Direct proof that $\frac{1}{\sqrt{1-x}} = \frac{1}{2\pi}\int_0^{2\pi} \frac{d\theta}{1-x\cos^2\theta}$?

Question

In a totally indirect way, I've proven to myself that

$$\frac{1}{\sqrt{1-x}} = \frac{1}{2\pi}\int_0^{2\pi} \frac{d\theta}{1-x\cos^2\theta}.$$

The proof was by expanding the integrand as a power series in $x\cos^2\theta$, integrating term-by-term, and comparing to the binomial expansion of the left side.

But I would like a direct proof. Do you know one? I would be happy either with a method based on antidifferentiation, or a contour integral, or a double integral resulting from squaring, or some other method I haven't thought of. I am just trying to avoid the power series in $x$.

Answer 1

$\cos^2{t}$ has period $\pi$, so the integral is the same as $$ \frac{1}{\pi}\int_{-\pi/2}^{\pi/2} \frac{d\theta}{1-x\cos^2{\theta}} = \frac{1}{\pi}\int_{-\pi/2}^{\pi/2} \frac{\sec^2{\theta} \, d\theta}{\sec^2{\theta}-x}. $$ It's pretty obvious what to do now I've written it like this: put $t=\tan{\theta}$, and the integral becomes $$ \frac{1}{\pi}\int_{-\infty}^{\infty} \frac{dt}{t^2+1-x}, $$ and then we know that this evaluates to $1/\sqrt{1-x}$ in the usual way.

Answer 2

Here's the contour integral solution: $$ \cos\theta=\frac{z+1/z}{2}, $$ where $z$ is belongs to the unit circle $C_1=\{z\in\mathbb C:\ z=e^{i\theta}\}$ and $d\theta=-i\,dz/z$ so $$ \int_0^{2\pi}\frac{d\theta}{1-x\cos^2\theta}=\oint_{C_1}\frac{i4zdz}{xz^4+2(x-2)z^2+x}. $$ If $x=0$, we get $-i\int_{C_1}dz/z=2\pi$. Otherwise, the roots of the denominator are at $$ z^2=\frac{2-x\pm2\sqrt{1-x}}{x}=\frac{1}{x}\left(1\pm\sqrt{1-x}\right)^2, $$ thus, $$z_1^\pm=\frac{1\pm\sqrt{1-x}}{\sqrt{x}},\qquad z_2^\pm=-\frac{1\pm\sqrt{1-x}}{\sqrt{x}}.$$ For $0<x<1$, only $z_1^-$ and $z_2^-$ fall within the unit circle and the residue formula gives $$ -8\pi\left[\frac{1}{4x(z_1^-)^2+4(x-2)}+\frac{1}{4x(z_2^-)^2+4(x-2)}\right]=-2\pi\frac{2}{-2\sqrt{1-x}}=\frac{2\pi}{\sqrt{1-x}}. $$

Answer 3

Here is another solution.

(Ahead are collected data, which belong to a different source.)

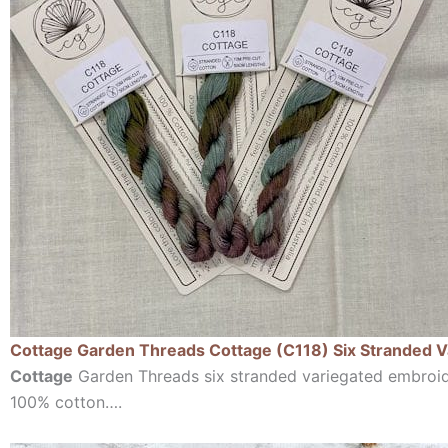
Cottage Garden Threads Cottage (C118) Six Stranded 
Cottage
Garden Threads six stranded variegated embroi
100% cotton….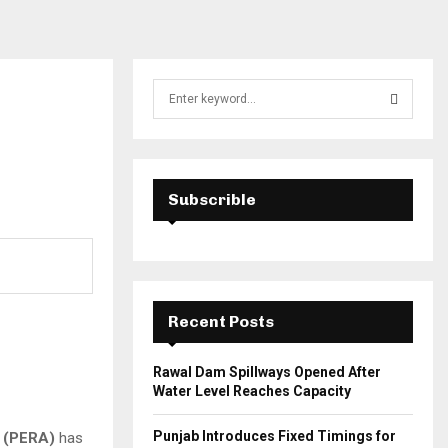
S
e
a
S
r
c
E
h
Subscrible
f
A
o
r
R
:
C
Recent Posts
H
Rawal Dam Spillways Opened After
Water Level Reaches Capacity
Punjab Introduces Fixed Timings for
y (PERA)
has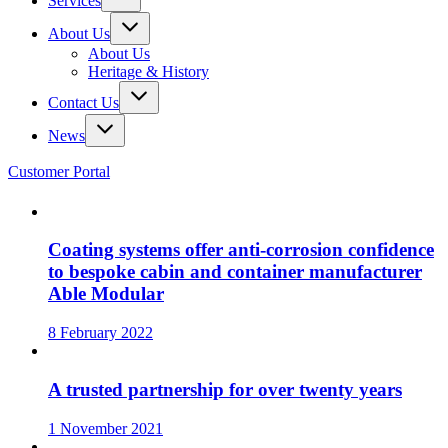
Services
About Us
About Us
Heritage & History
Contact Us
News
Customer Portal
Coating systems offer anti-corrosion confidence
to bespoke cabin and container manufacturer
Able Modular
8 February 2022
A trusted partnership for over twenty years
1 November 2021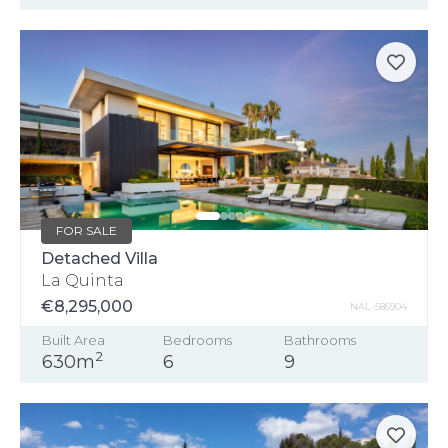
FOR SALE
Detached Villa
La Quinta
€8,295,000
NAL-586904
Built Area
Bedrooms
Bathrooms
2
630m
6
9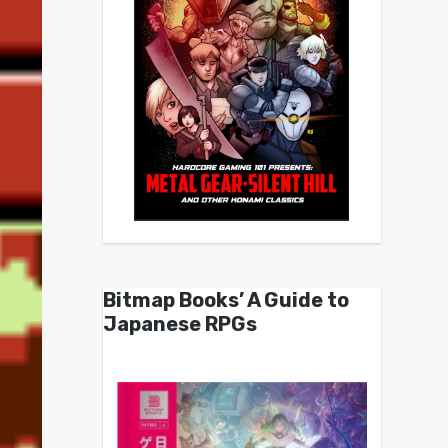
Bitmap Books’ A Guide to
Japanese RPGs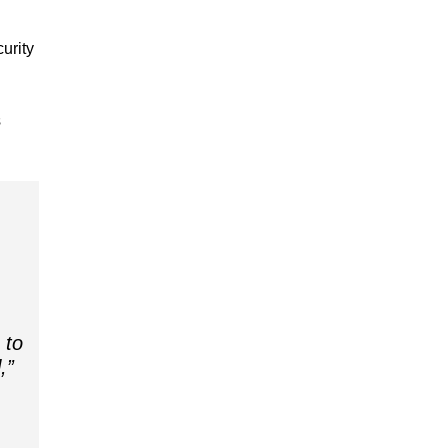
urity
s
 to
,”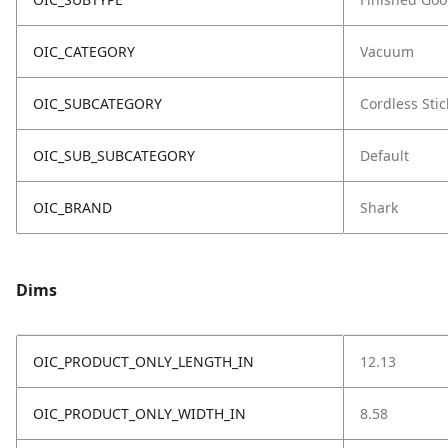
OIC_CATEGORY
Vacuum
OIC_SUBCATEGORY
Cordless Stic
OIC_SUB_SUBCATEGORY
Default
OIC_BRAND
Shark
Dims
OIC_PRODUCT_ONLY_LENGTH_IN
12.13
OIC_PRODUCT_ONLY_WIDTH_IN
8.58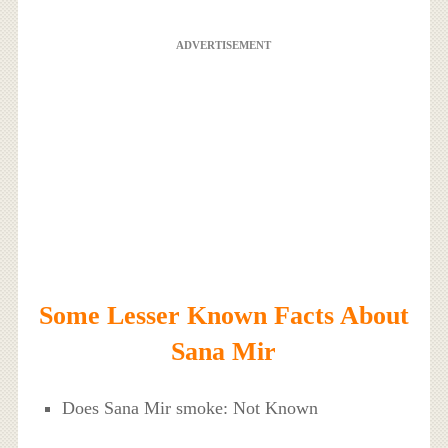
ADVERTISEMENT
Some Lesser Known Facts About
Sana Mir
Does Sana Mir smoke: Not Known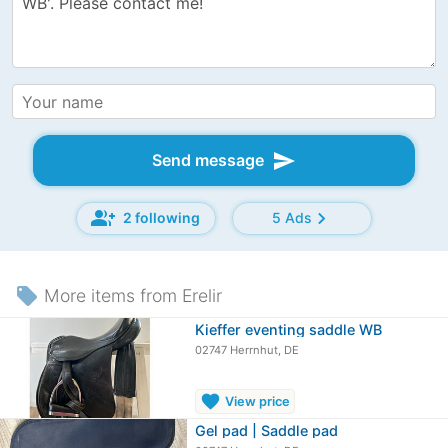
send
Send message
group_add
chevron_right
2 following
5 Ads
local_offer
More items from Erelir
Kieffer eventing saddle WB
02747 Herrnhut, DE
favorite
View price
Gel pad | Saddle pad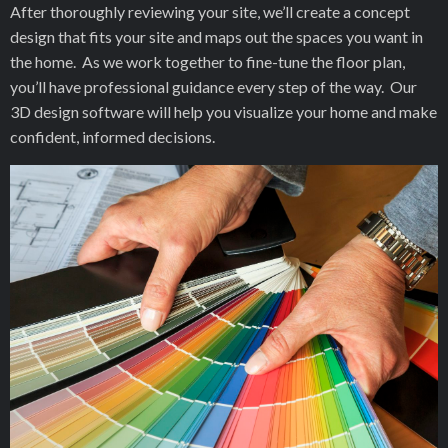
After thoroughly reviewing your site, we’ll create a concept
design that fits your site and maps out the spaces you want in
the home. As we work together to fine-tune the floor plan,
you’ll have professional guidance every step of the way. Our
3D design software will help you visualize your home and make
confident, informed decisions.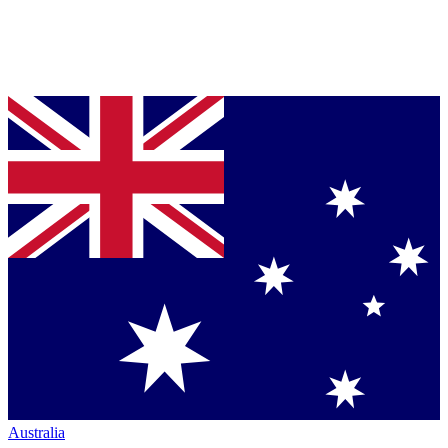
Australia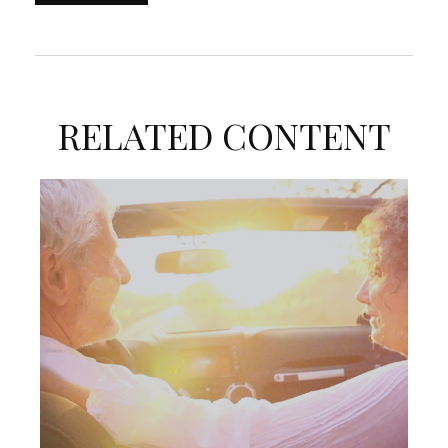
RELATED CONTENT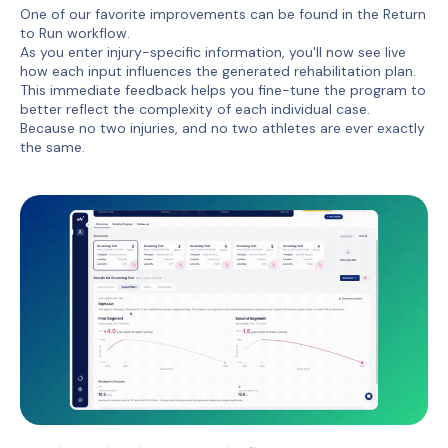
One of our favorite improvements can be found in the Return
to Run workflow.
As you enter injury-specific information, you'll now see live
how each input influences the generated rehabilitation plan.
This immediate feedback helps you fine-tune the program to
better reflect the complexity of each individual case.
Because no two injuries, and no two athletes are ever exactly
the same.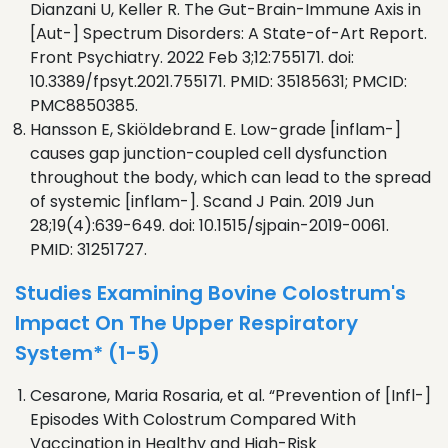
Dianzani U, Keller R. The Gut-Brain-Immune Axis in
[Aut-] Spectrum Disorders: A State-of-Art Report.
Front Psychiatry. 2022 Feb 3;12:755171. doi:
10.3389/fpsyt.2021.755171. PMID: 35185631; PMCID:
PMC8850385.
Hansson E, Skiöldebrand E. Low-grade [inflam-]
causes gap junction-coupled cell dysfunction
throughout the body, which can lead to the spread
of systemic [inflam-]. Scand J Pain. 2019 Jun
28;19(4):639-649. doi: 10.1515/sjpain-2019-0061.
PMID: 31251727.
Studies Examining Bovine Colostrum's
Impact On The Upper Respiratory
System* (1-5)
Cesarone, Maria Rosaria, et al. “Prevention of [Infl-]
Episodes With Colostrum Compared With
Vaccination in Healthy and High-Risk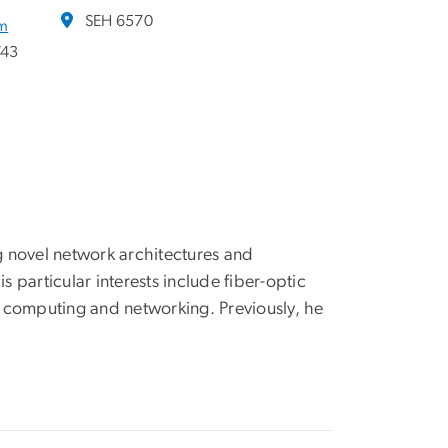
SEH 6570
am
743
 novel network architectures and
particular interests include fiber-optic
 computing and networking. Previously, he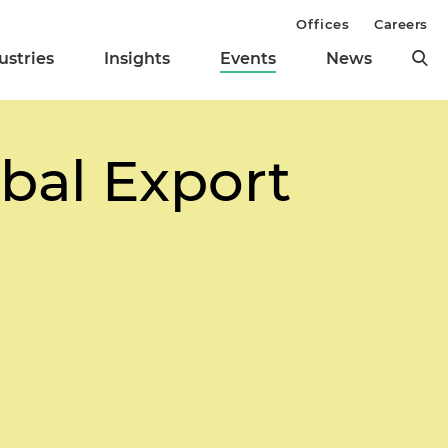
Offices
Careers
ustries
Insights
Events
News
bal Export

Let $a, b > 0$ and consider the simple closed curve $\gamma$ parametrized by $(x, y) = (a\cos t, b\sin t)$ for $0\leq t \leq 2\pi$. Then

\begin{align*} \int_{0}^{2\pi} \frac{dt}{a^2\cos^2 t + b^2\sin^2 t} &= \frac{1}{ab} \int_{0}^{2\pi} \frac{(-b\sin t)(-a\sin t \, dt) + (a\cos t)(b\cos t \, d t)}{a^2\cos^2 t + b^2\sin^2 t} \\ &= \frac{1}{ab}\int_{\gamma} \frac{-y \, dx + x \, dy}{x^2+y^2}. \end{align*}

Notice that our case corresponds to $(a, b) = (\sqrt{1-x}, 1)$. Now the last integral can be computed in various ways:

1^st way. Denote by $C(\epsilon)$ the counter-clockwise oriented circle of radius $\epsilon$ centered at $0$. If $\epsilon$ is sufficiently so that $C(\epsilon)$ lies in the interior of $\gamma$, then by an application of the Green's theorem we have

$$ \int_{\gamma} \frac{-y \, dx + x \, dy}{x^2+y^2} = \int_{C(\epsilon)} \frac{-y \, dx + x \, dy}{x^2+y^2} = 2\pi. $$

2^nd way. Let $z = x+iy$. Then it is easy to check that

$$ \int_{\gamma} \frac{-y \, dx + x \, dy}{x^2+y^2} = \operatorname{Im}\left( \int_{\gamma} \frac{dz}{z} \right) = 2\pi. $$

3^rd way. Consider the polar coordinates $(x, y) = r(\cos\theta, \sin\theta)$. Then it is easy to check that

$$ d\theta = \frac{-y \, dx + x \, dy}{x^2+y^2} $$

and hence

$$ \int_{\gamma} \frac{-y \, dx + x \, dy}{x^2+y^2} = \int_{\gamma} d\theta = 2\pi. $$

(Although $\theta$ is not well-defined on all of $\Bbb{R}^2\setminus\{0\}$, this issue can be easily overcome by various means. For instance, we can split $\gamma$ into arcs on which polar coordinate change works well.)